→ Exercise details
Below are the records; pull every line that includes "Critical".
[Provided records — start]
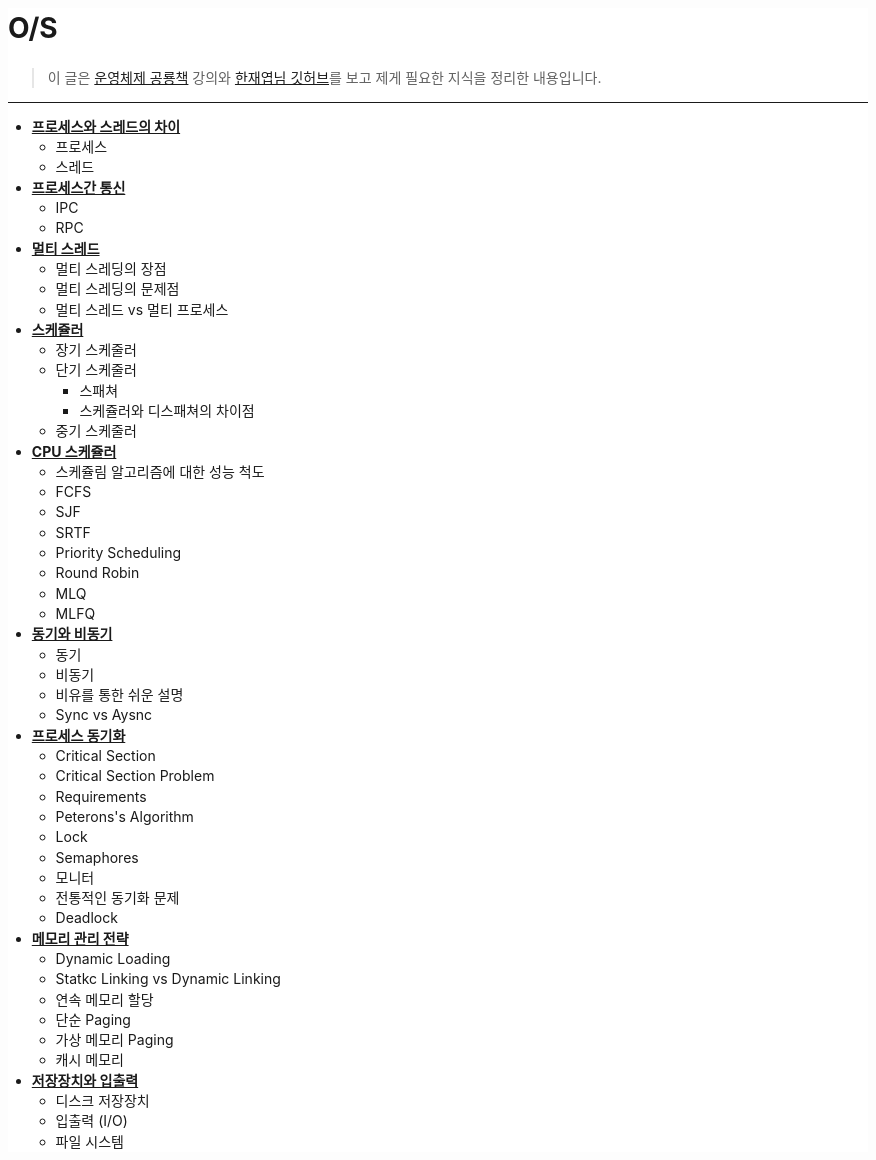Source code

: 

# O/S

> 이 글은 [운영체제 공룡책](https://www.inflearn.com/course/%EC%9A%B4%EC%98%81%EC%B2%B4%EC%A0%9C-%EA%B3%B5%EB%A3%A1%EC%B1%85-%EC%A0%84%EA%B3%B5%EA%B0%95%EC%9D%98#) 강의와 [한재엽님 깃허브](https://github.com/JaeYeopHan/Interview_Question_for_Beginner/tree/master/OS)를 보고 제게 필요한 지식을 정리한 내용입니다.

---

- [**프로세스와 스레드의 차이**](#-프로세스와-스레드의-차이-)
  - 프로세스
  - 스레드
- [**프로세스간 통신**](#-프로세스간-통신-)
  - IPC
  - RPC
- [**멀티 스레드**](#-멀티-스레드-)
  - 멀티 스레딩의 장점
  - 멀티 스레딩의 문제점
  - 멀티 스레드 vs 멀티 프로세스
- [**스케쥴러**](#-스케쥴러-)
  - 장기 스케줄러
  - 단기 스케줄러
    - 스패쳐
    - 스케쥴러와 디스패쳐의 차이점
  - 중기 스케줄러
- [**CPU 스케쥴러**](#-cpu-스케쥴러-)
  - 스케쥴림 알고리즘에 대한 성능 척도
  - FCFS
  - SJF
  - SRTF
  - Priority Scheduling
  - Round Robin
  - MLQ
  - MLFQ
- [**동기와 비동기**](#-동기와-비동기-)
  - 동기
  - 비동기
  - 비유를 통한 쉬운 설명
  - Sync vs Aysnc
- [**프로세스 동기화**](#-프로세스-동기화-)
  - Critical Section
  - Critical Section Problem
  - Requirements
  - Peterons's Algorithm
  - Lock
  - Semaphores
  - 모니터
  - 전통적인 동기화 문제
  - Deadlock
- [**메모리 관리 전략**](#-메모리-관리-전략-)
  - Dynamic Loading
  - Statkc Linking vs Dynamic Linking
  - 연속 메모리 할당
  - 단순 Paging
  - 가상 메모리 Paging
  - 캐시 메모리
- [**저장장치와 입출력**](#-저장장치와-입출력-)
  - 디스크 저장장치
  - 입출력 (I/O)
  - 파일 시스템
[Provided records — finish]
→ Written solution
  - Critical Section
  - Critical Section Problem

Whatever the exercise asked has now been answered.